Ai sensi dell’art.669 terdecies è ammesso reclamo contro l’ordinanza con la quale è stato concesso o negato il provvedimento cautelare entro 15 giorni “ dalla pronuncia in udienza o dalla comunicazione o notifica se anteriore”. Del collegio non potrà far parte il giudice dell’esecuzione che ha emesso il provvedimento reclamato. Il procedimento camerale prevede un’udienza alla presenza delle parti destinata a confermare, revocare o modificare il provvedimento reclamato. Benché il reclamo non sospenda automaticamente la procedura esecutiva, già prima dell’udienza e con il decreto di fissazione di quest’ultima il collegio può disporre la sospensione inaudita altera parte della procedura sottostante.

Inoltre, con il reclamo emerge la possibilità, prevista dall’art. 624 c.p.c, che qualora la sospensione” viene confermata in sede di reclamo, e il giudizio di merito non è stato introdotto nel termine perentorio assegnato ai sensi dell’articolo 616, il giudice dell’esecuzione dichiara, anche d’ufficio, con ordinanza, l’estinzione del processo”. Per tale motivo, qualora sia stato esperito solo il suddetto reclamo e questi confermi la sospensione, in mancanza dell’introduzione del giudizio di merito, il giudice dichiarerà l’estinzione della procedura esecutiva immobiliare. Purtuttavia per il terzo questo risultato, pur se favorevole, potrebbe risultare poco soddisfacente.
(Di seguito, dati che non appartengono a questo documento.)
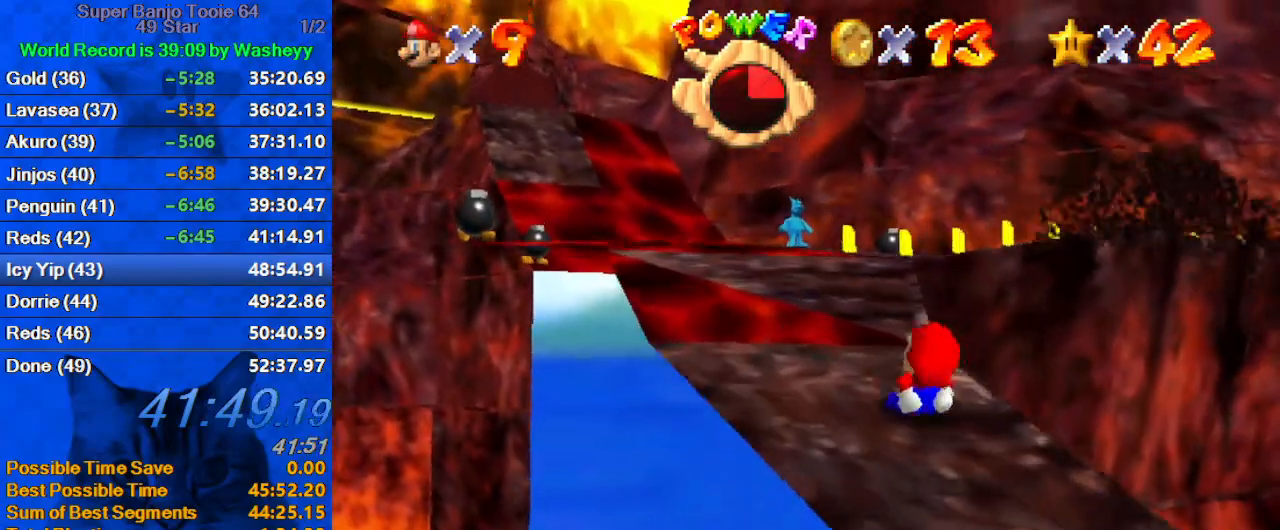
{"keys": ["shift", "up"], "events": [[67, "left", "down"], [234, "left", "up"], [434, "shift", "down"]]}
L’estinzione, infatti, non comporta di per sé il riconoscimento del suo diritto sulla cosa, né il fatto che il “suo” bene non venga assoggettato nuovamente alla procedura immobiliare estinta in un prossimo futuro. Quindi benché il reclamo possa, in alcuni casi, risultare efficiente v’è da dire che sicuramente il terzo verrebbe più tutelato dalla sentenza che definisce il giudizio di merito accertando la sua proprietà in luogo di quella del debitore esecutato.

Avv. Daniele Giordano

(collaboratore dello Studio d’Ambrosio Borselli presso la sede di Napoli)
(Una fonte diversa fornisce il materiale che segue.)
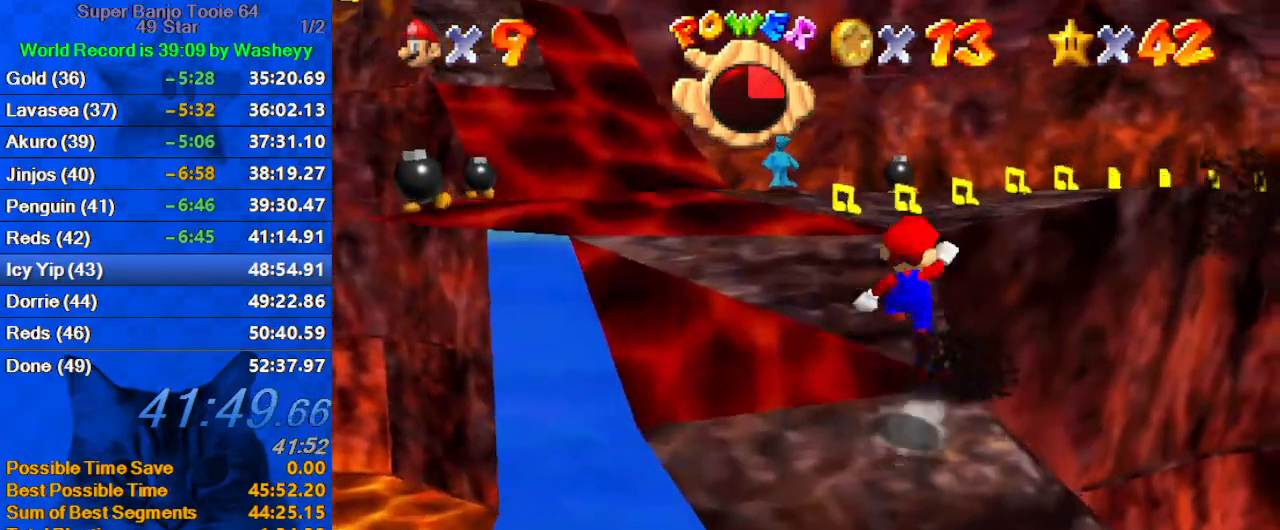
{"keys": ["ctrl", "right", "up"], "events": [[34, "d", "down"], [200, "d", "up"], [300, "shift", "up"], [367, "right", "down"], [500, "ctrl", "down"]]}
Chi volesse approfondire l’argomento delle opposizioni esecutive legga gli articoli  “Guida all’Opposizione a precetto: termini, competenza e forma” , “Guida all’Opposizione al pignoramento immobiliare: competenza, forma e termini della fase cautelare” e    “Opposizione all’esecuzione e agli atti esecutivi: costi, tempi e forme

Per saperne di più sul pignoramento immobiliare in generale e sulle possibili opzioni a disposizione dei debitori in difficoltà per salvare il proprio immobile si legga anche  gli articoli “Opposizione all’esecuzione e tutela del diritto all’abitazione” ,  Pignoramento immobiliare costi e tempi con tutte le modifiche aggiornate al 2020- Soluzioni per Salvare casa”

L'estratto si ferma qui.